Müssen sich die Bürger Gadebuschs nun also Sorgen um ihre Vereine oder Veranstaltungen wie das Münzfest machen? „Nein“, betont Howest, „die Vereinsförderung beträgt genau wie im vergangenen Jahr 30 000 Euro.“ Und auch das Münzfest werde wie geplant stattfinden. So etwas sei wichtig für die regionale Identitätsstiftung, so der Bürgermeister.

„Selbst, wenn wir alle freiwilligen Leistungen streichen würden, bleibt ein Minus“, führt Howest aus. Dies liege unter anderem am System der doppelten Buchführung (Doppik), das alle Kommunen Mecklenburg-Vorpommerns einführen mussten, so der Bürgermeister. „In der Kasse haben wir kein Minus“, betont Howest. So habe die Stadt Gadebusch das Jahr 2013 in der vorläufigen Jahresrechnung mit Mitteln in Höhe von 245 000 Euro abgeschlossen. Dennoch werde auch für dieses Jahr ein Minus in der Endabrechnung stehen. „Früher mussten wir Sanierungen von Infrastruktur nur im jeweiligen Haushalt berücksichtigen. Heute müssen wir dies in jedem Haushalt abschreiben, um Rücklagen zu bilden“, erklärt Howest. Daher sei das Minus ein reiner Buchwert.

Dies unterstreicht auch Matthias Jankowski. „Das hat mit der aktuellen Liquiditätslage nichts zu tun“, so der Fachbereichsleiter Finanzen des Amtes Gadebusch. Erst bei vorliegenden Abschlusszahlen sei eine Beurteilung möglich. „Dabei kann es dann zu positiven aber auch negativen Verschiebungen kommen“, so Jankowski. Die Haushaltsplanung sei letztlich nur ein finanzieller Rahmen für die Verwaltung, erläutert der Fachbereichsleiter Finanzen.

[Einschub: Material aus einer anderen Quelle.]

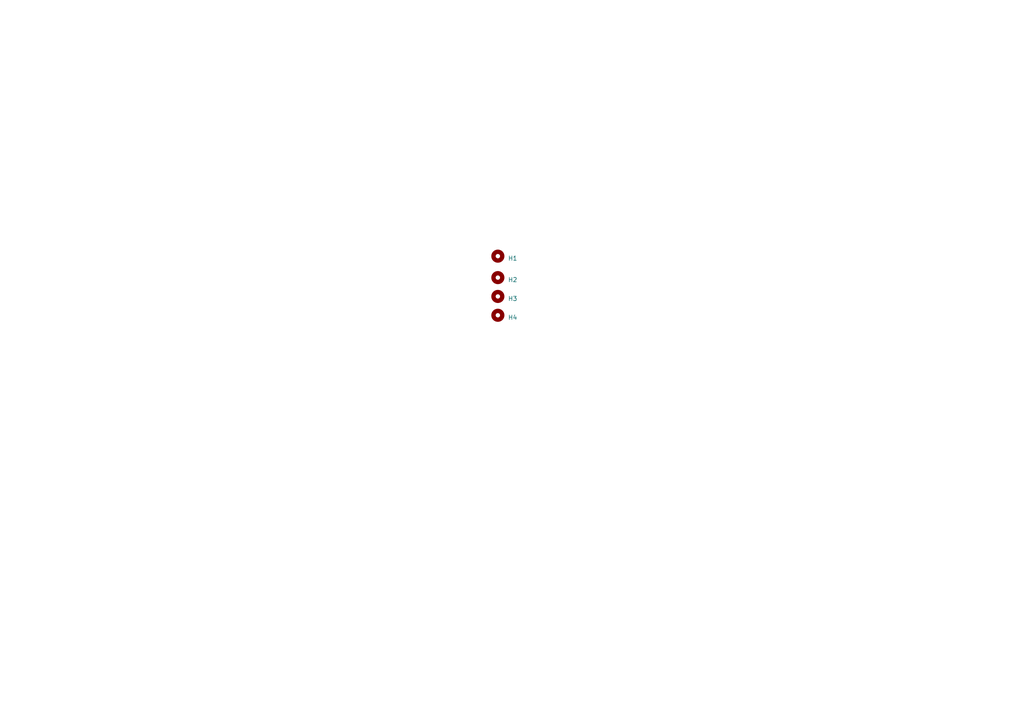
<source format=kicad_sch>
(kicad_sch (version 20230121) (generator eeschema)

  (uuid 1156a248-667a-47ac-b655-16a5991e6b18)

  (paper "A4")

  


  (symbol (lib_id "EESTN5:Mounting_Hole") (at 144.399 85.979 0) (unit 1)
    (in_bom yes) (on_board yes) (dnp no) (fields_autoplaced)
    (uuid 02a56b38-5752-4c1f-819c-a48d96763e67)
    (property "Reference" "H3" (at 147.32 86.614 0)
      (effects (font (size 1.27 1.27)) (justify left))
    )
    (property "Value" "Mounting_Hole" (at 144.399 82.804 0)
      (effects (font (size 1.27 1.27)) hide)
    )
    (property "Footprint" "EESTN5:bover_nombre" (at 144.399 85.979 0)
      (effects (font (size 1.524 1.524)) hide)
    )
    (property "Datasheet" "" (at 144.399 85.979 0)
      (effects (font (size 1.524 1.524)) hide)
    )
    (instances
      (project "messi_v1"
        (path "/1156a248-667a-47ac-b655-16a5991e6b18"
          (reference "H3") (unit 1)
        )
      )
    )
  )

  (symbol (lib_id "EESTN5:Mounting_Hole") (at 144.399 91.44 0) (unit 1)
    (in_bom yes) (on_board yes) (dnp no) (fields_autoplaced)
    (uuid 668cf6fa-a469-44ab-8488-6427f7d25c86)
    (property "Reference" "H4" (at 147.32 92.075 0)
      (effects (font (size 1.27 1.27)) (justify left))
    )
    (property "Value" "Mounting_Hole" (at 144.399 88.265 0)
      (effects (font (size 1.27 1.27)) hide)
    )
    (property "Footprint" "EESTN5:maradov1_bcu" (at 144.399 91.44 0)
      (effects (font (size 1.524 1.524)) hide)
    )
    (property "Datasheet" "" (at 144.399 91.44 0)
      (effects (font (size 1.524 1.524)) hide)
    )
    (instances
      (project "messi_v1"
        (path "/1156a248-667a-47ac-b655-16a5991e6b18"
          (reference "H4") (unit 1)
        )
      )
    )
  )

  (symbol (lib_id "EESTN5:Mounting_Hole") (at 144.399 80.518 0) (unit 1)
    (in_bom yes) (on_board yes) (dnp no) (fields_autoplaced)
    (uuid 95fce6d1-cc66-4e38-8adf-e1f3e3ed9aeb)
    (property "Reference" "H2" (at 147.32 81.153 0)
      (effects (font (size 1.27 1.27)) (justify left))
    )
    (property "Value" "Mounting_Hole" (at 144.399 77.343 0)
      (effects (font (size 1.27 1.27)) hide)
    )
    (property "Footprint" "EESTN5:logo_messiv3" (at 144.399 80.518 0)
      (effects (font (size 1.524 1.524)) hide)
    )
    (property "Datasheet" "" (at 144.399 80.518 0)
      (effects (font (size 1.524 1.524)) hide)
    )
    (instances
      (project "messi_v1"
        (path "/1156a248-667a-47ac-b655-16a5991e6b18"
          (reference "H2") (unit 1)
        )
      )
    )
  )

  (symbol (lib_id "EESTN5:Mounting_Hole") (at 144.399 74.295 0) (unit 1)
    (in_bom yes) (on_board yes) (dnp no) (fields_autoplaced)
    (uuid d473e048-0eb2-490d-8496-77ea58eb640c)
    (property "Reference" "H1" (at 147.32 74.93 0)
      (effects (font (size 1.27 1.27)) (justify left))
    )
    (property "Value" "Mounting_Hole" (at 144.399 71.12 0)
      (effects (font (size 1.27 1.27)) hide)
    )
    (property "Footprint" "EESTN5:hole_3mm" (at 144.399 74.295 0)
      (effects (font (size 1.524 1.524)) hide)
    )
    (property "Datasheet" "" (at 144.399 74.295 0)
      (effects (font (size 1.524 1.524)) hide)
    )
    (instances
      (project "messi_v1"
        (path "/1156a248-667a-47ac-b655-16a5991e6b18"
          (reference "H1") (unit 1)
        )
      )
    )
  )

  (sheet_instances
    (path "/" (page "1"))
  )
)

</source>
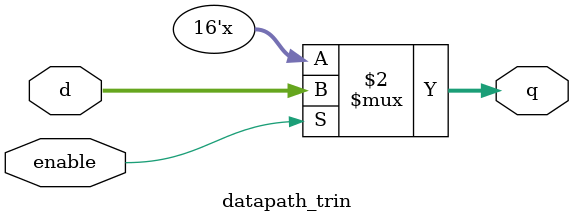
<source format=v>
module datapath_trin(enable, d, q);
	input enable;
	input [15:0] d;
	output [15:0] q;
	assign q = (enable == 1'b1) ? d : 16'bz;
endmodule
</source>
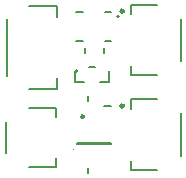
<source format=gbr>
%TF.GenerationSoftware,Altium Limited,Altium Designer,25.8.1 (18)*%
G04 Layer_Color=32896*
%FSLAX45Y45*%
%MOMM*%
%TF.SameCoordinates,B646849D-B937-4B77-9D6D-868C213BF6CA*%
%TF.FilePolarity,Positive*%
%TF.FileFunction,Legend,Bot*%
%TF.Part,Single*%
G01*
G75*
%TA.AperFunction,NonConductor*%
%ADD30C,0.25000*%
%ADD31C,0.20000*%
%ADD32C,0.15000*%
%ADD33C,0.12700*%
%ADD34C,0.30000*%
%ADD35C,0.10000*%
D30*
X2889300Y2692335D02*
G03*
X2889300Y2692335I-12500J0D01*
G01*
D31*
X3188700Y3539400D02*
G03*
X3188700Y3539400I-10000J0D01*
G01*
X2834900Y3076600D02*
G03*
X2834900Y3076600I-10000J0D01*
G01*
X3056100Y2781300D02*
X3116100D01*
X2814100Y2983000D02*
X2889100D01*
X2934100Y3113000D02*
X2984100D01*
X3104100Y2983000D02*
Y3078400D01*
X2814100Y2983000D02*
Y3078400D01*
X3029100Y2983000D02*
X3104100D01*
X2826800Y2459235D02*
Y2468365D01*
Y2459235D02*
X3116800D01*
Y2468365D01*
X2826800D02*
X3116800D01*
X2650900Y2264600D02*
Y2344600D01*
Y2684600D02*
Y2764600D01*
X2425900D02*
X2650900D01*
X2425900Y2264600D02*
X2650900D01*
X2225900Y2384600D02*
Y2644600D01*
D32*
X2895600Y3231200D02*
Y3271200D01*
X2921000Y2215200D02*
Y2255200D01*
Y2824800D02*
Y2864800D01*
X3060700Y3231200D02*
Y3271200D01*
D33*
X3283700Y3560100D02*
Y3640100D01*
X3511200D01*
X3283700Y3040100D02*
Y3120100D01*
Y3040100D02*
X3511200D01*
X3708700Y3160100D02*
Y3520100D01*
X3066300Y3579400D02*
X3121800D01*
X2821800D02*
X2877300D01*
X3066300Y3329400D02*
X3121800D01*
X2821800D02*
X2877300D01*
X3121800Y3573900D02*
Y3579400D01*
X2821800Y3573900D02*
Y3579400D01*
X3121800Y3329400D02*
Y3334900D01*
X2821800Y3329400D02*
Y3334900D01*
X2425900Y3626600D02*
X2659900D01*
Y3537600D02*
Y3626600D01*
X2234900Y3037600D02*
Y3515600D01*
X2425900Y2926600D02*
X2659900D01*
Y3015600D01*
X3283700Y2759200D02*
Y2839200D01*
X3511200D01*
X3283700Y2239200D02*
Y2319200D01*
Y2239200D02*
X3511200D01*
X3708700Y2359200D02*
Y2719200D01*
D34*
X3222700Y3585100D02*
G03*
X3222700Y3585100I-10000J0D01*
G01*
Y2784200D02*
G03*
X3222700Y2784200I-10000J0D01*
G01*
D35*
X2805900Y2414600D02*
G03*
X2805900Y2414600I-5000J0D01*
G01*
%TF.MD5,3550e6c343dca8b2466e077cbd28c681*%
M02*

</source>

„Der Haushalt ist durch die Doppik völlig intransparent“, kritisiert Howest. Und auch noch andere Probleme belasten den Haushalt. „Eines ist die Gewerbesteuer“, erklärt Howest. In diesem Bereich würden die Einnahmen jedes Jahr sehr stark schwanken und seien durch die Gemeinde nicht zu beeinflussen. Dazu kommen noch steigende Ausgaben beispielsweise bei den Personalkosten.

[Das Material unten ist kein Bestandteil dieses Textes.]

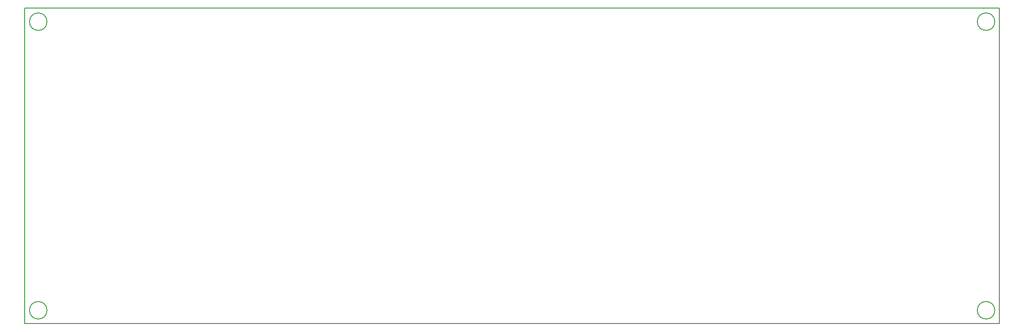
<source format=gbr>
%TF.GenerationSoftware,KiCad,Pcbnew,5.1.10*%
%TF.CreationDate,2021-09-07T22:11:19-04:00*%
%TF.ProjectId,Power Distribution Board Rock64,506f7765-7220-4446-9973-747269627574,rev?*%
%TF.SameCoordinates,Original*%
%TF.FileFunction,Profile,NP*%
%FSLAX46Y46*%
G04 Gerber Fmt 4.6, Leading zero omitted, Abs format (unit mm)*
G04 Created by KiCad (PCBNEW 5.1.10) date 2021-09-07 22:11:19*
%MOMM*%
%LPD*%
G01*
G04 APERTURE LIST*
%TA.AperFunction,Profile*%
%ADD10C,0.150000*%
%TD*%
G04 APERTURE END LIST*
D10*
X259461000Y-156210000D02*
G75*
G03*
X259461000Y-156210000I-1651000J0D01*
G01*
X259461000Y-101600000D02*
G75*
G03*
X259461000Y-101600000I-1651000J0D01*
G01*
X80391000Y-101600000D02*
G75*
G03*
X80391000Y-101600000I-1651000J0D01*
G01*
X80391000Y-156210000D02*
G75*
G03*
X80391000Y-156210000I-1651000J0D01*
G01*
X257810000Y-99060000D02*
X260350000Y-99060000D01*
X257810000Y-158750000D02*
X260350000Y-158750000D01*
X257810000Y-158750000D02*
X76200000Y-158750000D01*
X260350000Y-99060000D02*
X260350000Y-158750000D01*
X76200000Y-99060000D02*
X257810000Y-99060000D01*
X76200000Y-158750000D02*
X76200000Y-99060000D01*
M02*

</source>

„Hoffentlich sind die Planzahlen schlechter als die Realität“, so Howest, „denn seit Jahren haben wir bessere Abschlüsse als in den Planungen.“ Am Ende des Jahres werden die Verbindlichkeiten jedoch auf fünf Millionen Euro angestiegen sein. Unter anderem für den Neubau der Horteinrichtung in Gadebusch nimmt die Stadt einen Investitionskredit auf. „Neue Kredite für die laufenden Kosten brauchen wir nicht“, so Howest.

Der Bürgermeister stellt sich trotzdem darauf ein, weiteres Geld einzusparen. So wurden einige Investitionen in die Infrastruktur verschoben. Darüber hinaus dürfen städtische Einrichtungen nur noch notwendige Anschaffungen tätigen. Beispielsweise gebe es neue Sportgeräte in der Schule nur noch bei Bedarf, so Howest. In anderen Bereichen wie der Feuerwehr sehe er aber kaum Sparmöglichkeiten. Und auch in die Infrastruktur will er weiterhin investieren. „Wir schmeißen das Geld damit ja nicht aus dem Fenster“, versichert Howest.